▸ Excerpt to read:

==================================================

The program, as spelled out by some analysts, would provide Iraqis with identification cards, similar to U.S. drivers’ licenses, with biometric data like fingerprints to be presented at security checkpoints. A central database would be created to allow Iraqi or U.S. police or army officers, equipped with portable computer terminals, to run spot background checks. Max Boot, a CFR senior fellow, envisions that a nationwide census would be necessary, requiring government workers to go “house to house and find out who lives there.” He adds, “It’s a time-consuming process but it has to be done.”

Why is a national ID program necessary?

It allows U.S. and Iraqi forces to identify insurgents who blend in with the civilian population. Currently Iraqis carry no identification, only food-rationing cards issued by the United Nations under its oil-for-food program during the 1990s. The cards lack biometric data and are outdated. Boot calls the national ID process “an essential prerequisite to a successful counterinsurgency.” Bing West, a former Marine and writer on Iraqi military issues, says “the lack of a biometric ID card [is] the greatest technical failure of the Iraq war.” In the United States, he says, police carry handheld devices that send fingerprints over radio and allows them to get quick responses. Border police have similar capabilities. But in Iraq, he says, “Our squads spend hundreds of thousands of hours conducting laborious censuses and entering digital photos on spreadsheets they design at the company level, with no means of collating their efforts.” Col. Mark A. Olson, director of the U.S. Army/Marines Corps Counterinsurgency Center at Fort Leavenworth, admits that part of the problem is that throughout Iraq, at various security checkpoints, “different services are using different devices and they don’t talk to each other.”

Why has the program not been implemented?

Boot points to bureaucratic inertia in the U.S. military. “The military feels like what they’re doing is already adequate,” he says. West thinks it stems from the Pentagon’s “senior ranks [who] do not know how powerful this tool would be and they keep believing techies who are feathering their nests and not solving the problem.” He says a four-star general in 2005 told him the program would “take too long,” estimating eighteen months to complete. Another common excuse he hears is it would be too expensive, requiring “digital pipes” that would run over $100 million. “This from a military that is spending twenty times that amount in Iraq each week,” West says. “I would never have believed the United States in the twenty-first century was susceptible to an urban insurgency because it would persist for five years without identifying the population.” U.S. military officials, however, point to a number of hurdles. “There’s great utility in it but it’s a huge, huge effort,” says Col. Olson. “If security was there, it’d be a great thing.” There are also cultural obstacles to conducting a census, he says. “There’s a culture [among Iraqis] of not trusting the government.”

==================================================

▸ Dataset excerpt:
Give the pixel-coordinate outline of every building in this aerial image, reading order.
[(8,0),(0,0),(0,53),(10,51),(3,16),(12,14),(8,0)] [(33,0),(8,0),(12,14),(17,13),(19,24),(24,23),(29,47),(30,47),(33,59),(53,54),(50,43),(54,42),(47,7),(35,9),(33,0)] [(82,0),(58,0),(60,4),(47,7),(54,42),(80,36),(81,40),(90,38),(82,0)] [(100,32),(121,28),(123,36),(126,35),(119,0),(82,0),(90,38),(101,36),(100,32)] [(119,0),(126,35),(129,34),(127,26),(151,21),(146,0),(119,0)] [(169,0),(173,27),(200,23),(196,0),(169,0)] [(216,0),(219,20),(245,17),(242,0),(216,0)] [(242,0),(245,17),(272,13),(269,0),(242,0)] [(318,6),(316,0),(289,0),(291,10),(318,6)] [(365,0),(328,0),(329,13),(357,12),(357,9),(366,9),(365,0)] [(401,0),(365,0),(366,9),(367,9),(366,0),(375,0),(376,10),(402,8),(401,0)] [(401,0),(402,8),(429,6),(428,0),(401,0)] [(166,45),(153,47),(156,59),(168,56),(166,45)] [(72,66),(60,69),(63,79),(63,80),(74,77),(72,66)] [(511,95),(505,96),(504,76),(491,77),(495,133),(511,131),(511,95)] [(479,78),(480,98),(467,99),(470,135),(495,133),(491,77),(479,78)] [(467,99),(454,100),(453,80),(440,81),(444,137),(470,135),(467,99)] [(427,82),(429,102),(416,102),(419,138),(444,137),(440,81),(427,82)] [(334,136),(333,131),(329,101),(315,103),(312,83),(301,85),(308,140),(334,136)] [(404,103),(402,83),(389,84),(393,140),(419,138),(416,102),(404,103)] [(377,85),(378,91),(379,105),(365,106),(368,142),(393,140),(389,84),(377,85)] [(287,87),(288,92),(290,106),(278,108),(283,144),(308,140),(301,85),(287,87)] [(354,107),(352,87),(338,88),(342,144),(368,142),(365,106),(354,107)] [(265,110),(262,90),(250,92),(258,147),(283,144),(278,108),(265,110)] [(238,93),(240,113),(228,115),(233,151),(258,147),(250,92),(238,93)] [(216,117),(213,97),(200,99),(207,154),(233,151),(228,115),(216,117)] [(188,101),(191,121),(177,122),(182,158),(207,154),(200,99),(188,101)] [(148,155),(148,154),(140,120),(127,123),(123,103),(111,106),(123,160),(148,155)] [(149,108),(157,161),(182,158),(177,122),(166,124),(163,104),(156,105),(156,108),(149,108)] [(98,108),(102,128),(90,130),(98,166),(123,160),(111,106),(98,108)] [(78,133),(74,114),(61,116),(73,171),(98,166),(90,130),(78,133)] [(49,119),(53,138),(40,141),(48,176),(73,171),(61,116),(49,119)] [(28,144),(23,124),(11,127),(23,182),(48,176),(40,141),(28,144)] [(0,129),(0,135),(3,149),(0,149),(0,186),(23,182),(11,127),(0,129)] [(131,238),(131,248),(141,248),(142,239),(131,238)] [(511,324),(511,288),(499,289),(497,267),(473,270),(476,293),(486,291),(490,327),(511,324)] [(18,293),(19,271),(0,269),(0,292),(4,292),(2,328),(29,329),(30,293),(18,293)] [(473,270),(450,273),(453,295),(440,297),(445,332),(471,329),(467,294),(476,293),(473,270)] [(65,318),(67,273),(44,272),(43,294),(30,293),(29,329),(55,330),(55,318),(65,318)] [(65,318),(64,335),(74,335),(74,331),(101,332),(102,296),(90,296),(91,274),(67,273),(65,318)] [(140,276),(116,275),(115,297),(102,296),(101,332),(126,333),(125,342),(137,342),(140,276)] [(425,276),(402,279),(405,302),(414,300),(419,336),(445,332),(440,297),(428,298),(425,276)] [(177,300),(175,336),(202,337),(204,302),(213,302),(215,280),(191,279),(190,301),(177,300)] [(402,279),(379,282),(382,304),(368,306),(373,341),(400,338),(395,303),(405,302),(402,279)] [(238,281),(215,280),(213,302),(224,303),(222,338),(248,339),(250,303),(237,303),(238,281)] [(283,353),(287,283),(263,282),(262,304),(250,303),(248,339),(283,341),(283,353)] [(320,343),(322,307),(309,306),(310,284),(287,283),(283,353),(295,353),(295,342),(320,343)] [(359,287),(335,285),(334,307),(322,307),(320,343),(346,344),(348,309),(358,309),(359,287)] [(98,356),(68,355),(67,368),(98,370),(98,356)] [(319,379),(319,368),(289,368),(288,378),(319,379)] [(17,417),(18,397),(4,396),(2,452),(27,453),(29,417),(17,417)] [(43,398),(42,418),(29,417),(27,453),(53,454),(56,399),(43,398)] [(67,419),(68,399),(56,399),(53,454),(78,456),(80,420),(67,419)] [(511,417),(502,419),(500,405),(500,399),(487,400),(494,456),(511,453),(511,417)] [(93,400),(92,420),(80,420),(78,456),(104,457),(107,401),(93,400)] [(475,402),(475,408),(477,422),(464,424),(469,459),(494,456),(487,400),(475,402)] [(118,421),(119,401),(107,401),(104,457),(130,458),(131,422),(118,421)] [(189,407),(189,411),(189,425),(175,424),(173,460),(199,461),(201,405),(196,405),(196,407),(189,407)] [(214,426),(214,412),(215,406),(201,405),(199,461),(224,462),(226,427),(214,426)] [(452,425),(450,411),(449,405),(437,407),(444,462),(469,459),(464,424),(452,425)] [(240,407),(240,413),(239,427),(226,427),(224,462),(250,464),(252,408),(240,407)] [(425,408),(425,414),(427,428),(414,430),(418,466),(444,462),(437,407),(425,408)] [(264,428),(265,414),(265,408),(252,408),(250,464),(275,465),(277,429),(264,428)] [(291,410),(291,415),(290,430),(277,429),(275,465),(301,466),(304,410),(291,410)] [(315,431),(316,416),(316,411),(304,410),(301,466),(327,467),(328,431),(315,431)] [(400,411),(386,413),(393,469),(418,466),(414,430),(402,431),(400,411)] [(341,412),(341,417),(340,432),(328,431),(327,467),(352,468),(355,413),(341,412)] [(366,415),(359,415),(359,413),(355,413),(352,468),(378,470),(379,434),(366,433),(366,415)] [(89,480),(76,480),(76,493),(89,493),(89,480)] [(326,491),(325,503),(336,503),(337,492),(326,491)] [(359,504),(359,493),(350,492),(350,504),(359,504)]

==================================================

▸ Written tasks:
1. According to the excerpt on an Iraqi national ID program, what do Iraqis currently carry in place of identification?
2. Decide whether each statement agrees with the excerpt on an Iraqi national ID program, answering yes or no and quoting the words that settle it: (a) A four-star general estimated the program would take eighteen months. (b) Col. Olson says the services at checkpoints all use devices that work together. (c) The "digital pipes" would cost more than $100 million.
3. Write a continuation of the excerpt on an Iraqi national ID program, starting after its final sentence.
The data has no connection to the excerpt on an Iraqi national ID program.

▸ The replies:
1. Food-rationing cards issued by the United Nations under its oil-for-food program during the 1990s.

2.
(a) Yes: "estimating eighteen months to complete"
(b) No: "different services are using different devices and they don’t talk to each other"
(c) Yes: "that would run over $100 million"

3.
What are some other obstacles to the national ID program?

Analysts point to a number of other problems with the program, aside from its costs.

  • A central database could fall into the wrong hands and be used by insurgents or militia leaders for ethnic cleansing purposes. Yet Boot says that insurgents already “have a pretty good knowledge base of who lives where in terms of their sectarian makeup.”
  • Another problem is the fact that an estimated four million Iraqis are either internally displaced or living as refugees abroad. “Are you going to deny them citizenship?” asks Sam Gardiner, a retired Air Force colonel who has taught at the National War College. Large segments of the Iraqi population abroad have let their visas or residency permits expire.
  • There are technical hurdles to carrying out a nationwide census. “How can we do it in Iraq when we can’t even identify illegal aliens [in the United States]?” asks Gardiner. He likens the push for a national ID program to the end of the Vietnam War, when military planners “kept looking for technical solutions that somehow would overcome problems we could not solve,” like “using sound detectors to monitor the Ho Chi Minh Trail.”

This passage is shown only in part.